Pour l’instant, ce serait hasardeux d’annoncer un prix. Ça va beaucoup dépendre du succès de la campagne, mais on peut déjà affirmer qu’il sera distribué à un prix de vente beaucoup plus bas que les prix habituels du marché pour des livres aussi épais. Notre volonté est de rendre ce livre accessible à un maximum de personnes, mais aussi de répondre aux exigence formulées par Leslie Feinberg dans la postface de la dernière édition, où iel écrit que « [toute] traduction doit être non-commerciale, ce qui implique que le prix de vente d’une édition imprimée doit uniquement permettre de combler les coûts de sa production ». Comme l’idée c’est de payer l’impression avec le crowdfunding, le prix de vente sera forcément bas, et l’argent récolté ensuite par les ventes servira uniquement à payer tous les frais annexes de distribution/diffusion, ainsi qu’une éventuelle ré-impression. Le seul problème de cette optique, c’est que ça ne me permet pas de constituer un « fond de roulement » pour la maison d’édition, et que même après 1000 exemplaires écoulés, je n’aurais toujours pas le moindre centime d’avance pour l’impression des prochaines publications, ni pour pouvoir rémunérer correctement le travail fourni par les personnes impliquées dans les différentes étapes des projets. C’est excusable pour un début de projet militant et bénévole, mais ça ne peut pas être un fonctionnement pérenne. Donc, à suivre…

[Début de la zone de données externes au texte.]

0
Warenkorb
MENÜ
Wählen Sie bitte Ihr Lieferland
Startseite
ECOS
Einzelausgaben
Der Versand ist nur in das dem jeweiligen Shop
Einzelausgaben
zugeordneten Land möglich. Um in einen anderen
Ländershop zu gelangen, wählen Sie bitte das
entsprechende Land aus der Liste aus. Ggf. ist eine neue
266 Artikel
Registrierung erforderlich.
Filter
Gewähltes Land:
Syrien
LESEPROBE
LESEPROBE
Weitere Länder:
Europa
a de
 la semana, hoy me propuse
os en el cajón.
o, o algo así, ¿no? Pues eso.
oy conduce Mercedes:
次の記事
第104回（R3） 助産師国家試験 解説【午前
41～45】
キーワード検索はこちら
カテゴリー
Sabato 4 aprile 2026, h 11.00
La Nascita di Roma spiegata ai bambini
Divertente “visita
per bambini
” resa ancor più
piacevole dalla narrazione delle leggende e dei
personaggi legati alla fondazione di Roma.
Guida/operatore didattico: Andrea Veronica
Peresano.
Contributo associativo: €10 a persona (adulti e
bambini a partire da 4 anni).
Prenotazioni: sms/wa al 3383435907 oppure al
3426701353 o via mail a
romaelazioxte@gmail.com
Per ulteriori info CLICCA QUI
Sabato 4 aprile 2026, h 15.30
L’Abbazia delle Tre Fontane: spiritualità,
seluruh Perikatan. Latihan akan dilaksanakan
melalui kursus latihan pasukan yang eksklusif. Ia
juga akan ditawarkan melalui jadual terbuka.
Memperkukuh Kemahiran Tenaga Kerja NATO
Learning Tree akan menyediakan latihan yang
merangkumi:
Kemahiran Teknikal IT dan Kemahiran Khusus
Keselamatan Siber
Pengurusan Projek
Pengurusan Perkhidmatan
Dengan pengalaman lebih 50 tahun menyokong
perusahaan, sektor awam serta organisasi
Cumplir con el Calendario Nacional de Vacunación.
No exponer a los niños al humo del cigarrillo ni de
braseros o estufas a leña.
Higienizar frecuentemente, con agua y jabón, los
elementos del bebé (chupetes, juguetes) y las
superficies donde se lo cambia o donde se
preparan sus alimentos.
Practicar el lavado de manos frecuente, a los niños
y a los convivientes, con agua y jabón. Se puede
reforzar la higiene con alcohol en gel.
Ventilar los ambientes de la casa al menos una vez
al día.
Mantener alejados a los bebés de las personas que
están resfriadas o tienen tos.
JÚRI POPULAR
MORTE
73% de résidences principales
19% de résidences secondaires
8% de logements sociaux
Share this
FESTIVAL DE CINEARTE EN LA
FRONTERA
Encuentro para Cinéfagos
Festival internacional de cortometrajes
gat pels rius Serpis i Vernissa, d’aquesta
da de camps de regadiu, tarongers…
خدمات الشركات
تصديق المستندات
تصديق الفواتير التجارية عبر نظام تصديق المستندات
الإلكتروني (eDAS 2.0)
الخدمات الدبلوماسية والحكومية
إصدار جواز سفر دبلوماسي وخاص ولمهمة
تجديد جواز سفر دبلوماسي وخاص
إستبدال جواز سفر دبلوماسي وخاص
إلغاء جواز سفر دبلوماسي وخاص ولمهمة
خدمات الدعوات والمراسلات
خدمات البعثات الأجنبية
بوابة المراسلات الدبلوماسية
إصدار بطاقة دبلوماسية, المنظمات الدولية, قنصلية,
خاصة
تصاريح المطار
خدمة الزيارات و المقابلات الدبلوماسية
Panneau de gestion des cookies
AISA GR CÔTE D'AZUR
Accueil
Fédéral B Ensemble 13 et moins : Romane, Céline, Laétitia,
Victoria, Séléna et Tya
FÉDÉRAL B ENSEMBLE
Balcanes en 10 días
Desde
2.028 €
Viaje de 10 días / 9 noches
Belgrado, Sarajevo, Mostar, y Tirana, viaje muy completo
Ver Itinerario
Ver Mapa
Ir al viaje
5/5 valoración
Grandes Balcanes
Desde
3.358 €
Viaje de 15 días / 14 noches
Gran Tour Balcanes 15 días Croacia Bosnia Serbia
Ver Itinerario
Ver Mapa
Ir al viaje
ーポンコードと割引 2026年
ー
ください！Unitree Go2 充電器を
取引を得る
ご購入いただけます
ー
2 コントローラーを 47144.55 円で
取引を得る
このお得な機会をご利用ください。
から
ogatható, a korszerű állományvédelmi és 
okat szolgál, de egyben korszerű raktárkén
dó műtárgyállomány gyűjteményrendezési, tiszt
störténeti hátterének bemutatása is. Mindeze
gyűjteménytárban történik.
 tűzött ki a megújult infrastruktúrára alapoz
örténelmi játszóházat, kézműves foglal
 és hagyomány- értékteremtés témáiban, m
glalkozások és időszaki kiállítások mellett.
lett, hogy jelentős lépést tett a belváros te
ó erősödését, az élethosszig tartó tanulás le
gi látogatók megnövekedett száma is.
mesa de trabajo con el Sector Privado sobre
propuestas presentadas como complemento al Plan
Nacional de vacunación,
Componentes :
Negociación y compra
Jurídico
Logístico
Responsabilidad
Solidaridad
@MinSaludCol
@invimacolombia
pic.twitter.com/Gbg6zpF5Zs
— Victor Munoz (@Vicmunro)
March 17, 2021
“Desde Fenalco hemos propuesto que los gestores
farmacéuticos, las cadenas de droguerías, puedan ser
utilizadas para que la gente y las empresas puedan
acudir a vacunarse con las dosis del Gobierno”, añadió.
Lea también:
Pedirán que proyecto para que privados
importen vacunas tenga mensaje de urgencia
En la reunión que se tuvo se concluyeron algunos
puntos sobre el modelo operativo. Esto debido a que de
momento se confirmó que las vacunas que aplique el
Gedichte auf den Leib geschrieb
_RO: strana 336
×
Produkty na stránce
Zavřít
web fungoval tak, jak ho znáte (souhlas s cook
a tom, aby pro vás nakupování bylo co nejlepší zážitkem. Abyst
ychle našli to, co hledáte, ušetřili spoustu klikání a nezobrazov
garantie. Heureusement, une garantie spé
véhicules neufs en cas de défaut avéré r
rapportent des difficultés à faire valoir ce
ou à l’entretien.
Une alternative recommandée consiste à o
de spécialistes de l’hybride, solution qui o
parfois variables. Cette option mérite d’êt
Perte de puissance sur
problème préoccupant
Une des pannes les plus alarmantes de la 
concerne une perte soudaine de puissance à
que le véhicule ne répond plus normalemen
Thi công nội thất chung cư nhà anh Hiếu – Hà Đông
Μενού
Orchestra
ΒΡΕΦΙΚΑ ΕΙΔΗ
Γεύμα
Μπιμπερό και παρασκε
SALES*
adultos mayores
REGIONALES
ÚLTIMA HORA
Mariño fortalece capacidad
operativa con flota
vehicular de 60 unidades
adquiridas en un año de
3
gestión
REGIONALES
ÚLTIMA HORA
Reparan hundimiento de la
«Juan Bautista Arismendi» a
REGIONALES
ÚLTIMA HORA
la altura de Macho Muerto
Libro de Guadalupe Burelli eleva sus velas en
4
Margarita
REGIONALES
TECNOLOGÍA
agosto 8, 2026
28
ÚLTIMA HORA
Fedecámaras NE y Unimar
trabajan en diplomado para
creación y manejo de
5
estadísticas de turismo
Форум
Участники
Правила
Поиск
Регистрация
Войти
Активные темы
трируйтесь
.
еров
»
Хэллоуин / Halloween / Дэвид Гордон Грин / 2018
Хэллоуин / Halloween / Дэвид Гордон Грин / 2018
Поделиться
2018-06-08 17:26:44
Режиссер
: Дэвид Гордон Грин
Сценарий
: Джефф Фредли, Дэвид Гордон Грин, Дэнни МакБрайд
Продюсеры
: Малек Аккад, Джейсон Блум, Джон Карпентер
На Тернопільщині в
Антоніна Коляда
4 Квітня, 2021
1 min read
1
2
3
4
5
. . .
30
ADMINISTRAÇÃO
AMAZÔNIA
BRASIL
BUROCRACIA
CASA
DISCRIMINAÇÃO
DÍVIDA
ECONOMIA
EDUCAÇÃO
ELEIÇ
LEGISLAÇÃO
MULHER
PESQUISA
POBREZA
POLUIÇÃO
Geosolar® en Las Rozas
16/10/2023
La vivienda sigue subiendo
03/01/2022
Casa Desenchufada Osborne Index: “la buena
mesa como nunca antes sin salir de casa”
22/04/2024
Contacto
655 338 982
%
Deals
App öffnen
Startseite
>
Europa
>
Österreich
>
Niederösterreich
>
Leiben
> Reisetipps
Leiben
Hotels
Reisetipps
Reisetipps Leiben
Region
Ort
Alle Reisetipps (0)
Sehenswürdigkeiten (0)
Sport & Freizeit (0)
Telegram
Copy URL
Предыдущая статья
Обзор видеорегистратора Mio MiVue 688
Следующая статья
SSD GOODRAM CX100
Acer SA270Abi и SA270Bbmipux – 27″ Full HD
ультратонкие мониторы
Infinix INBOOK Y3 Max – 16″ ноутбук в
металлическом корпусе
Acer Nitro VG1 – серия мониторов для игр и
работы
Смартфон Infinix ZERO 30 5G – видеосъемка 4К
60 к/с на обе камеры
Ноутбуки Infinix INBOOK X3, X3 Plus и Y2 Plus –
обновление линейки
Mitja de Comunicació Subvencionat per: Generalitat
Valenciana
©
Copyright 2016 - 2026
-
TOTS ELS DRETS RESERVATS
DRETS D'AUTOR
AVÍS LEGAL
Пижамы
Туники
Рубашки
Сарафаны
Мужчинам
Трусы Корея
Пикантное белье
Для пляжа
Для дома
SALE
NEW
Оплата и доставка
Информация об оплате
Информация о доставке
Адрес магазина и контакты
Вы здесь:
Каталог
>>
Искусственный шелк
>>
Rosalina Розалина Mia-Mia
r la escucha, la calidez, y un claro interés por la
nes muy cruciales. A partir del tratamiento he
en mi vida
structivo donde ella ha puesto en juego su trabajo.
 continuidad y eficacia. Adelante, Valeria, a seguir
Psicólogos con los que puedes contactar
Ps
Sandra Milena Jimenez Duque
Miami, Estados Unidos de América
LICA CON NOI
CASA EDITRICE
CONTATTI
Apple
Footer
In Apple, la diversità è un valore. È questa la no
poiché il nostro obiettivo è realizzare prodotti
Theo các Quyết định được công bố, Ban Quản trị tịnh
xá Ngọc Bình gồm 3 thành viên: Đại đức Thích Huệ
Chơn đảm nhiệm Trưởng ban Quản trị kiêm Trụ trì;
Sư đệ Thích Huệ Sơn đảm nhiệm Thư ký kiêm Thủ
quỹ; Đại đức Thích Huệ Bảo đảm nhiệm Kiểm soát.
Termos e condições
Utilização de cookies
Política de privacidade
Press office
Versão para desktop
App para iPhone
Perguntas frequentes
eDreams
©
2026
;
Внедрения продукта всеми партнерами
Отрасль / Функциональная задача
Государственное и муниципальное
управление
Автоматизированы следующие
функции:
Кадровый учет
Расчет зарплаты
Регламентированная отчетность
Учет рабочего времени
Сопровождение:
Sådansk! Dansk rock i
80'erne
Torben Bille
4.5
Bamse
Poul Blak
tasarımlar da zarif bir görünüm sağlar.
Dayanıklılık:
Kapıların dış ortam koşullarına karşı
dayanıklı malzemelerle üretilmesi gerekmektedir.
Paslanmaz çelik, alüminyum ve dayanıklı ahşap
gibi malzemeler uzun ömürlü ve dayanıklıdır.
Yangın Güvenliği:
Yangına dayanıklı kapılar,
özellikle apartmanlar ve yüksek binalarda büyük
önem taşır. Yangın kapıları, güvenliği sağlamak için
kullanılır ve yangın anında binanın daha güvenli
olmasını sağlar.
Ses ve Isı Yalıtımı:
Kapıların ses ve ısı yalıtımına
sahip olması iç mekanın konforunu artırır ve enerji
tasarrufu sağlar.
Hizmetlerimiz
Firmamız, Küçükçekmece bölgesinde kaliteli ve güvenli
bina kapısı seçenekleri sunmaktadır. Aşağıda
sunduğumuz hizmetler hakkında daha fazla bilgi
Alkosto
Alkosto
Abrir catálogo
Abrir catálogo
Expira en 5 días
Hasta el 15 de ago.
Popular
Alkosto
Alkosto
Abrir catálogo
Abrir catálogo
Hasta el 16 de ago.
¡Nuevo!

On croise les doigts. Et après Stone Butch Blues, quels sont vos prochains projets d’édition ?
Au printemps 2019, on va sortir un livre qui a aborde la question de l’abolition de la prison dans une perspective féministe. Ce sera un texte inédit, accessible et concret, qui pourra servir d’outil de réflexion à toutes les personnes touchées par la prison et/ou impliquées dans les luttes anti-carcérales et/ou féministes. Pour l’instant c’est tout ce qui est officiellement programmé au calendrier. Je suis pas mal occupée par ailleurs ces temps-ci, donc si déjà ces deux livres sortent, je serai très très contente. Ensuite, on va laisser décanter un peu et se concentrer sur la recherche de fonds, ainsi que sur la diffusion/distribution via des tournées de présentation des deux ouvrages. En dehors de ça, il y a déjà quelques discussions pour publier de nouvelles brochures, et peut-être une BD lesbo-punk, mais rien de concret pour le moment. J’ai des dizaines d’envies et d’idées, tant en traductions qu’en inédits, mais ça sera aussi en fonction des énergies, des disponibilités, et surtout des finances. Hystériques & AssociéEs n’a pas vocation à être une maison d’édition ultra-productive qui publierait des livres à la chaîne, mais plutôt d’être un outil ponctuel pour répondre à des besoins précis.
On a hâte de voir la suite en tout cas.
Merci beaucoup pour ton intérêt et pour cet entretien.